Um livro de imagens da dupla Davide Cali
e Serge Bloch (este último, recentemente esteve entre nós em destaque na
Ilustrarte 2016 e ambos participaram o ano passado num Colóquio na Gulbenkian
sobre Livro Infantil). Um olhar sobre o soldado solitário num campo de
batalha estéril. A ironia da componente humana. O que cada um descobre, como a
história se desenrola, é que o inimigo não é uma besta sem rosto, mas sim uma
pessoa real, com a família, receios e sonhos. Mais um livro recomendado pela Amnistia internacional pela abordagem e
reflexão sobre as causas e consequências
da Guerra Mundial no Século XX.
O principio texto de Paula Carballeira e
ilustração de Sonja Danowski oferece-nos uma ilustração híper realista que
partindo dos elementos reais os exagera enfatizando o dramatismo (tanto
personagens como os elementos) com cores pouco saturadas e ténues (uma palidez
que se assemelha à lividez dos rostos tristes que vivenciam os trágicos
acontecimentos). Uma textura de cores
bastante trabalhada que se vão fazendo notar mais com o impacto da transição da
estória num apelo à esperança.

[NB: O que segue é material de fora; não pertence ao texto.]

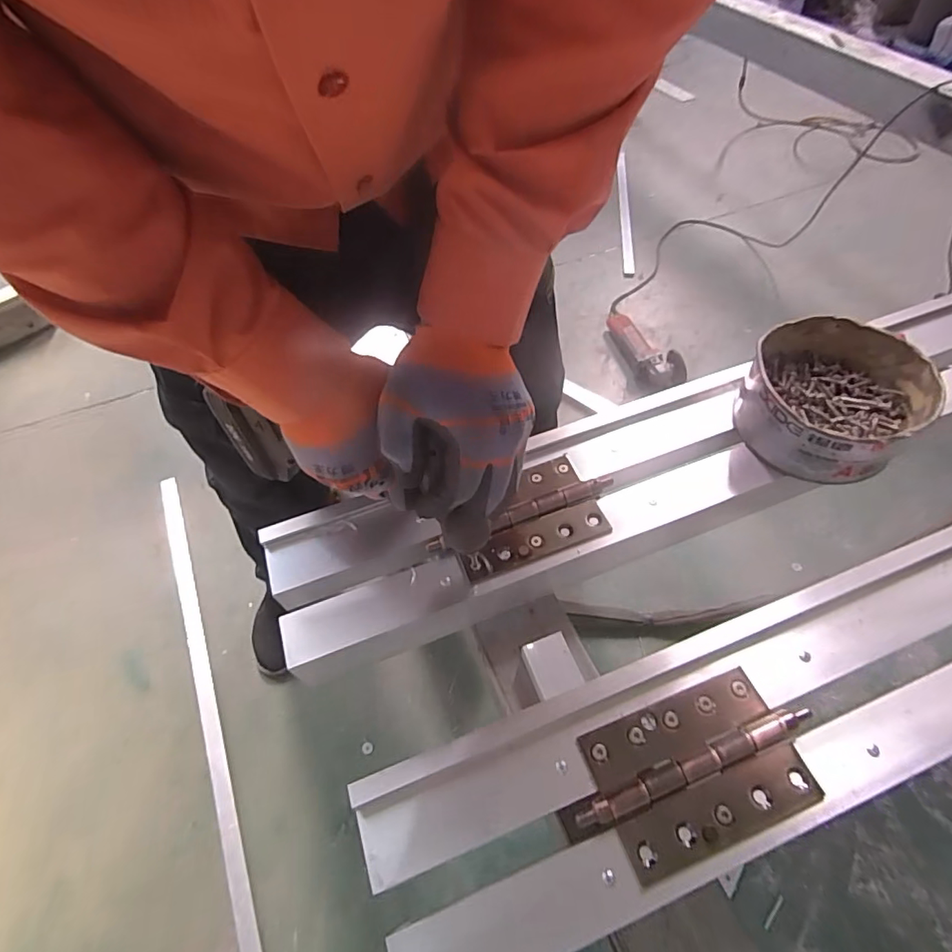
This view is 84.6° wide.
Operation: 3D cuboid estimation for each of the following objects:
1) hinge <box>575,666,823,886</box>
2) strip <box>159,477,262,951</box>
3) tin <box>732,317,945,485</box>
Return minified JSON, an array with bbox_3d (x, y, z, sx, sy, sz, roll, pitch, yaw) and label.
[{"bbox_3d":[0.163,0.217,0.391,0.172,0.014,0.097,-19,56,-9],"label":"hinge"},{"bbox_3d":[-0.529,0.380,1.001,0.038,0.017,0.970,-23,60,-12],"label":"strip"},{"bbox_3d":[0.361,-0.079,0.545,0.162,0.077,0.155,-2,55,2],"label":"tin"}]

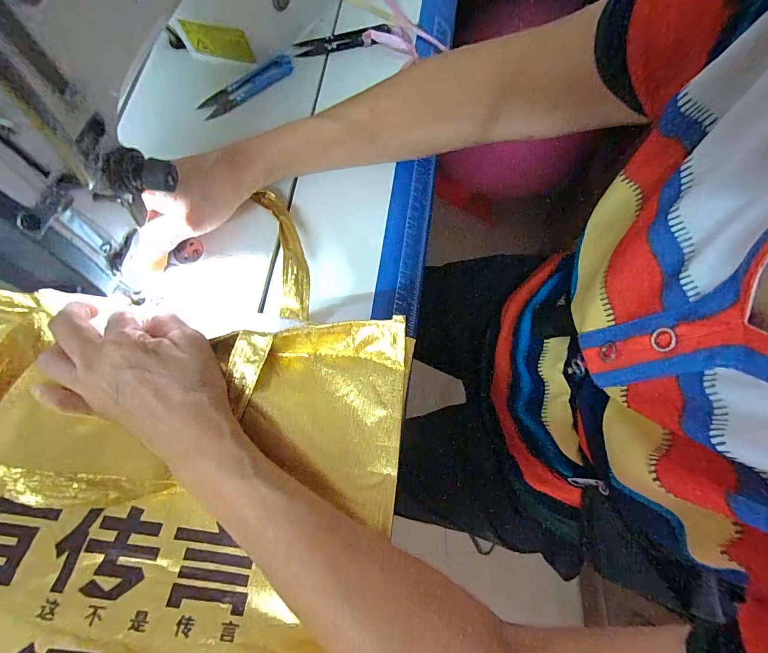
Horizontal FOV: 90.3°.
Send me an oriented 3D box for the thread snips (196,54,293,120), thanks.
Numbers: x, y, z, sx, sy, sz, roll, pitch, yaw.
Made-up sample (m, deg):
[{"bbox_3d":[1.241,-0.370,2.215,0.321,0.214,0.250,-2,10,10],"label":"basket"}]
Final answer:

O fim de algo como no ciclo da vida predispõem um
novo inicio. Um apelo à esperança num relato poético da voz de uma criança que
nos apresenta o decorrer de uma guerra.
Livros que invocam as guerras que
infelizmente se sucedem. Momentos trágicos da humanidade, circunstâncias que
eventualmente não queremos ver repetir, questionando-nos como são possíveis na
evolução filogenética, e que vão sendo continuamente replicados.
Elvira Cristina Silva
A Máquina
Infernal. Alain Corbel (Texto e
Ilustração) Caminho (2005)
La guerre
des mots. Dedieu/Marais – Editions Sarbacane (2012)
A Guerra. Anaïs Vaugelade (Texto e
Ilustração). Editora Ambar
(2002)
Warum?.
Nicolai Popov. Neugebauer Verlag (1996)
L´ennemi. Davide Cali (Texto) Serge Bloch (Ilustração) Sarbacane
(2007)
O principio. Paula Carballeira (Texto) Sonja
Danowski (Ilustração). Kalandraka (2012).